Trump notes Strasbourg shooting to press for US border wall

AFP , Wednesday 12 Dec 2018
French city of Strasbourg
Police officers stand guard near the scene of a shooting in the French city of Strasbourg. (AFP)
Views: 2630
Views: 2630

US President Donald Trump pointed Wednesday to the mass shooting at a Christmas market in France to bolster his demands for funding to build a US border wall with Mexico.

Trump's tweet linking the issues came despite the fact that the suspect in Tuesday's attack in Strasbourg, France, is a native of the city with a criminal past and extremist views.

A French prosecutor said the gunman shouted "Allahu Akbar" -- Arabic for "God is greatest" -- before opening fire in a popular Christmas market in the city's medieval center, killing two people, leaving a third brain-dead and wounding 12 others.

Trump mentioned the attack only glancingly, using his first public comment on the incident to buttress his arguments for funding a US-Mexico border wall.

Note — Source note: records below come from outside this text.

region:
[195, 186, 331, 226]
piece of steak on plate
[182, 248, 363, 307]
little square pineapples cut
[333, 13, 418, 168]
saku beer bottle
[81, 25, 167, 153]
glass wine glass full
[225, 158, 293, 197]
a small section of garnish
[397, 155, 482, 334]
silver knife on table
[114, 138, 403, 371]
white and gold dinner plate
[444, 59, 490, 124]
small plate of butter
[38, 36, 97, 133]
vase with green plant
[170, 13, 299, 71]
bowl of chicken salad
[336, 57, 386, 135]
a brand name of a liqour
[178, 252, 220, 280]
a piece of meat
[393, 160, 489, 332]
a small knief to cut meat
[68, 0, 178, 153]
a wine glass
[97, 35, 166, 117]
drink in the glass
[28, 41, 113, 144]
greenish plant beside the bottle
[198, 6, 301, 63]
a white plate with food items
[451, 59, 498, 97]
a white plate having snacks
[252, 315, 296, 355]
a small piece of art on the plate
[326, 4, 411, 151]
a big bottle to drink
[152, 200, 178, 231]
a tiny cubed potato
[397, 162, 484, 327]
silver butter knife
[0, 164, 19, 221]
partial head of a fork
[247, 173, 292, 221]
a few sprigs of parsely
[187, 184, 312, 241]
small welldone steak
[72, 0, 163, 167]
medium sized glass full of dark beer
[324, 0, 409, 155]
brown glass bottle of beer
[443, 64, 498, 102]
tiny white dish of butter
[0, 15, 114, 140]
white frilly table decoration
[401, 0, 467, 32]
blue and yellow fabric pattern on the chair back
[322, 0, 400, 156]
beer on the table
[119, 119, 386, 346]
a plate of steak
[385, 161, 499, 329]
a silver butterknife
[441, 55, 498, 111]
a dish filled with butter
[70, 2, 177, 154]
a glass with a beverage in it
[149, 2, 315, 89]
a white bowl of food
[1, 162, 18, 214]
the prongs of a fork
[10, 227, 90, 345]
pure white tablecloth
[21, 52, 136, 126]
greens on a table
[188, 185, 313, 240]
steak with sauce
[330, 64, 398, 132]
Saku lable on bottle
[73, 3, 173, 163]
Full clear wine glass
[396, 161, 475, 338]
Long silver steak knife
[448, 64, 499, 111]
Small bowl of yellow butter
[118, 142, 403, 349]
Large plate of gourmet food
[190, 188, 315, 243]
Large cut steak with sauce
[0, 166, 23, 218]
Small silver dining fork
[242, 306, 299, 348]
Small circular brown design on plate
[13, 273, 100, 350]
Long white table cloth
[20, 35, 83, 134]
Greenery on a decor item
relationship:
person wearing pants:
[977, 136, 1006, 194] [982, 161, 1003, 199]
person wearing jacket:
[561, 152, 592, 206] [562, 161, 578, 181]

"Another very bad terror attack in France. We are going to strengthen our borders even more. Chuck and Nancy must give us the votes to get additional Border Security!," he said.

Trump clashed angrily with Senate Minority Leader Chuck Schumer and House Democratic leader Nancy Pelosi on funding for the wall Tuesday in an Oval Office meeting carried live on television.

Secretary of State Mike Pompeo also cited the Strasbourg attack to support a border wall, which was a signature promise of Trump during the 2016 presidential campaign.

"Every time we add to people here who have the risk of becoming radicalized, we increase the risk to American citizens," Pompeo told Fox News.

"We should build it out," he said of the wall. "We should do all the things we need to do to control the flow of people into our country in a way that is lawful only."

But Pompeo did not answer on whether Mexico will pay for the wall -- a favorite line of Trump at his rallies -- and said he was working with Mexico to prevent emigration at its source in conflict-ridden El Salvador, Guatemala and Honduras.

"Frankly, the most important thing we can do is turn off the flow from those three countries," he said.